Den Investoren der Internetkonzerne Alphabet, Facebook und Amazon steht der Schrecken noch ins Gesicht geschrieben. Zum Wochenauftakt berichteten US-Medien, dass sich die Kartellwächter des US-Justizministeriums und der ebenfalls in Wettbewerbsfragen versierten Federal Trade Commission (FTC) über ihre Zuständigkeiten für die Internetfirmen ausgetauscht und bereits geeinigt haben. Das reichte aus, den Börsenwert der drei Giganten der Digitalwirtschaft zeitweise um mehr als 150 Mrd. Dollar zu drücken und den Technologiewerteindex Nasdaq auf Korrekturmodus zu stellen, noch bevor der Justizausschuss des US-Repräsentantenhauses nur wenige Stunden später eine Untersuchung zum Wettbewerb in dem Sektor ankündigte.

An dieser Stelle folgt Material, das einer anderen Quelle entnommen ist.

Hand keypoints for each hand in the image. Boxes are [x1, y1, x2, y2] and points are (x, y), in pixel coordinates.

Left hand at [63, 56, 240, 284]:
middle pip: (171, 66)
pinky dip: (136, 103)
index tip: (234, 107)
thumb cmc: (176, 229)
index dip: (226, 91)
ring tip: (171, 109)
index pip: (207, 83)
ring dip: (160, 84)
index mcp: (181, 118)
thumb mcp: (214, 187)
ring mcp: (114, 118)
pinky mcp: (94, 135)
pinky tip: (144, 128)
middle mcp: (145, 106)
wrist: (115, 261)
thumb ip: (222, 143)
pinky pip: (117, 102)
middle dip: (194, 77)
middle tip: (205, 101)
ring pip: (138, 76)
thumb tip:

Auf den ersten Blick sieht es tatsächlich so aus, als stünden die gefürchteten „Trustbuster“, die unter der Führung des damaligen US-Präsidenten Theodore Roosevelt vor mehr als 100 Jahren mächtige Konzerne wie Standard Oil zerschlagen haben, nach Jahrzehnten des kartellrechtlichen Laissez-faire vor einem Comeback in den USA. Unter Investoren geht jedenfalls die Angst um. Denn im Silicon Valley schöpfen kreative Geister mit Internet-Geschäftsmodellen – wie früher die Ölbarone – aus scheinbar nie versiegenden Quellen, die von Milliarden Nutzern mit persönlichen Daten als „neuem Öl“ gespeist werden.
Die Sorgen sind berechtigt. Denn wenn es im tief gespaltenen Washington derzeit ein Thema gibt, auf das man sich auch über die Parteigrenzen hinweg verständigen kann, dann ist es die Notwendigkeit für mehr Regulierung der Internetkonzerne. Das verheißt 18 Monate vor dem nächsten großen Wahltag in den USA wenig Gutes, da die Branche schon in den vergangenen anderthalb Jahren von allen Seiten abgewatscht wurde.
Eine Zerschlagung der Konzerne, die unter anderem die US-Demokratin Elizabeth Warren fordert, wird trotzdem noch auf Jahre hinaus nur zur Debatte und nicht zur Entscheidung stehen, selbst wenn sich Warren 2020 unerwartet im Kampf um das Weiße Haus durchsetzen sollte. Denn seit den glorreichen Zeiten der Trustbuster hat sich im US-Wettbewerbsrecht nicht mehr viel getan. Es gilt unter anderem die vor mehr als 40 Jahren eingeführte Doktrin, dass sich der Missbrauch von Marktmacht in erster Linie an zu hohen Preisen für die Verbraucher festmachen lässt. Sie ist unter den Bedingungen der Internetökonomie weitgehend nutzlos. Vor einem Comeback müssen die US-Kartellwächter ihr Werkzeug für das 21. Jahrhundert aktualisieren.